# Differential Equations with Discontinuous Forcing Functions

1. Nov 24, 2014

### _N3WTON_

1. The problem statement, all variables and given/known data
Solve the given initial value problem:
$y'' + y = u(t-\pi) - u(t-2 \pi)$
$y(0) = 0$
$y'(0) = 1$

2. Relevant equations

3. The attempt at a solution
First I took the Laplace transform of both sides:
$\mathcal{L}[y'' + y ] = \mathcal{L}(u(t-\pi)) - \mathcal{L}(u(t-2 \pi))$
$(s^{2}Y(s) - sy(0) - y'(0)) + Y(s) = \frac{e^{-\pi s}}{s} - \frac{e^{-2 \pi s}}{s}$
$s^{2}Y(s) - 1 + Y(s) = \frac{e^{-\pi s}-e^{-2 \pi s}}{s} + 1$
$Y(s)(s^{2}+1) = \frac{e^{-\pi s}-e^{-2 \pi s}+s}{s}$
$Y(s) = \frac{e^{-\pi s}-e^{-2 \pi s} + s}{s(s^{2}+1)}$
At this point I get stuck, I tried doing a partial fraction decomp, but that didn't seem to get me anywhere closer to the solution..

2. Nov 24, 2014

### LCKurtz

I haven't checked your algebra, but assuming it is correct you need to use the formula$$\mathcal Lf(t-a)u(t-a) = e^{-as}\mathcal L(f(t)) = e^{-as}F(s)$$So if you have a transform $F(s)$ that is multiplied by $e^{-as}$ all you have to do is invert the $F(s)$ to $f(t)$ then truncate and translate it go get $f(t-a)u(t-a)$. So just break up your problem into three fractions and work them separately.

3. Nov 24, 2014

### _N3WTON_

ah, ok.. So I'll have something like:
$Y(s) = \frac{e^{-\pi s}}{s(s^{2}+1)} - \frac{e^{-2\pi s}}{s(s^{2}+1)} + \frac{1}{s^{2}+1}$
Then I would do a decomposition on this last fraction and then apply the inverse Laplace?

4. Nov 24, 2014

### LCKurtz

Yes. Use the formula on each of the first two and do the third one by itself. Then add the three answers.

5. Nov 24, 2014

### _N3WTON_

ok...I'm getting a lot of terms so I wanted to make sure I'm doing this correctly.
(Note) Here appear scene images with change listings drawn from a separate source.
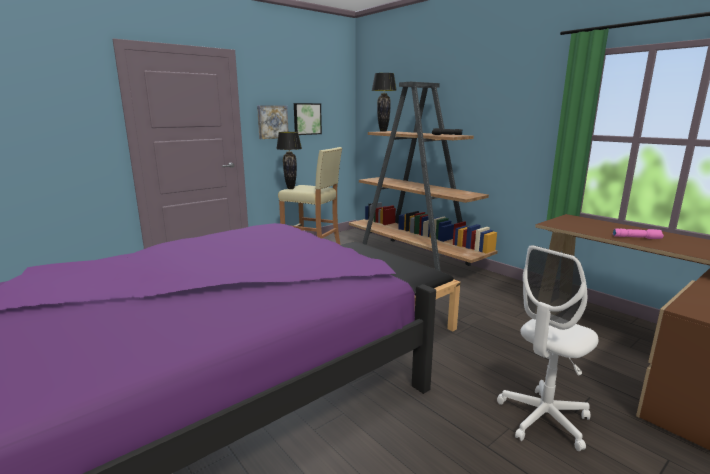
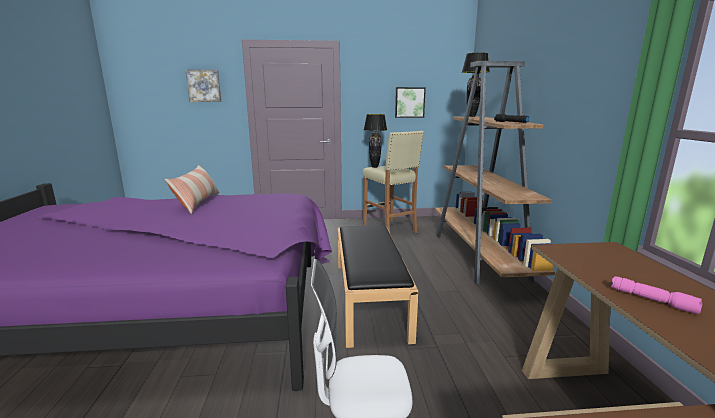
camera: 35 degrees right, 0 degrees up
(187, 249) = (198, 202): none -> pillow
(272, 122) = (372, 104): picture -> picture (204, 86)

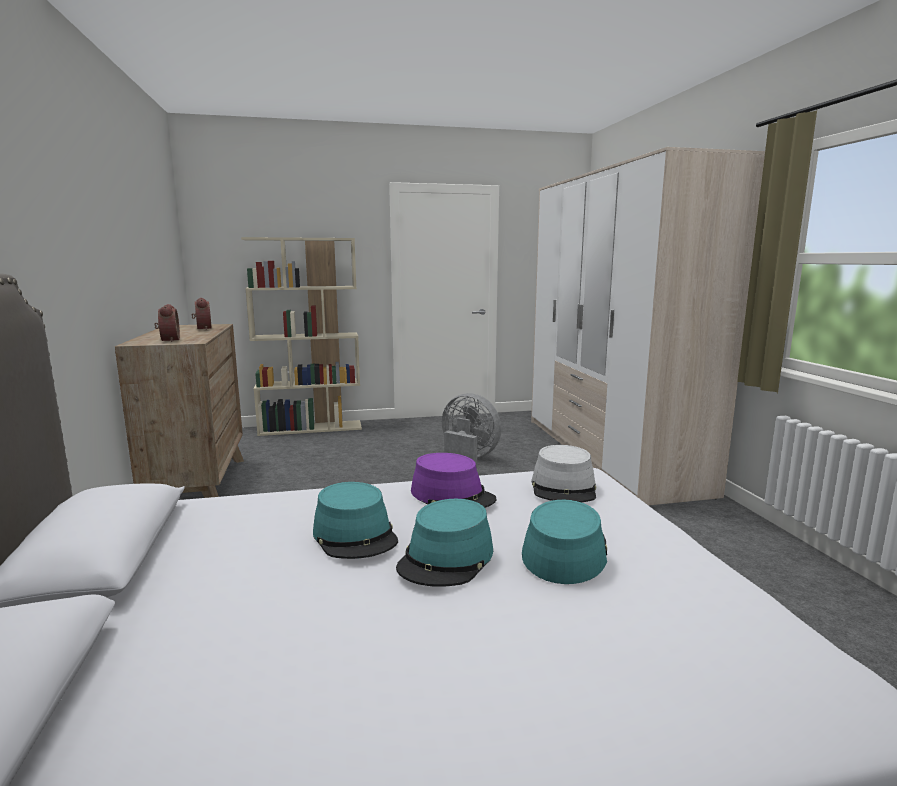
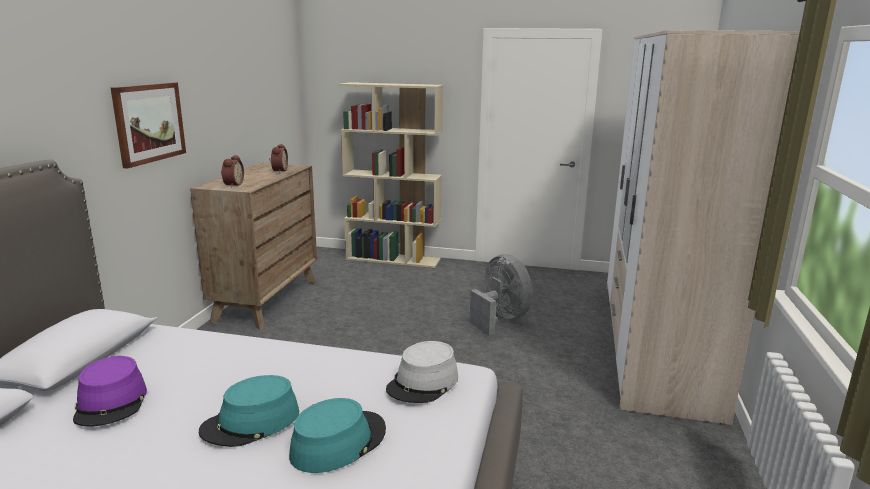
camera: 25 degrees right, 5 degrees up
(74, 254) = (149, 123): none -> picture
(355, 535) = (221, 385): turquoise hat -> none
(452, 496) = (328, 368): purple hat -> purple hat (111, 402)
For my decomposition I found:
$\frac{1}{s(s^{2}+1)} = \frac{1}{s} - \frac{s}{s^{2}+1}$
Therefore, I found the following:
$Y(s) = \frac{e^{-\pi s}}{s} - \frac{se^{-\pi s}}{s^{2}+1} - \frac{e^{-2\pi s}}{s} + \frac{se^{-2\pi s}}{s^{2}+1} - \frac{1}{s^{2}+1}$
So after applying the inverse Laplace I get:
$y(t) = u(t - \pi)-\cos (t-\pi)u(t-\pi) - u(t -2\pi)+\cos (t-2\pi)u(t-2\pi)+\sin t$
The above answer can probably be simplified, but I'll worry about that later :)

Last edited: Nov 24, 2014
6. Nov 24, 2014

### LCKurtz

That's the idea. Hopefully it's starting to look more like your given solution.

7. Nov 24, 2014

### _N3WTON_

It definitely looks close, the given solution is:
$\sin t + u(t-\pi)(1-\cos (t-\pi)) - u(t-2\pi)(1-\cos (t -2\pi))$
I need to check and make sure my signs are okay, but I think I've got the hang of it, thanks for the help!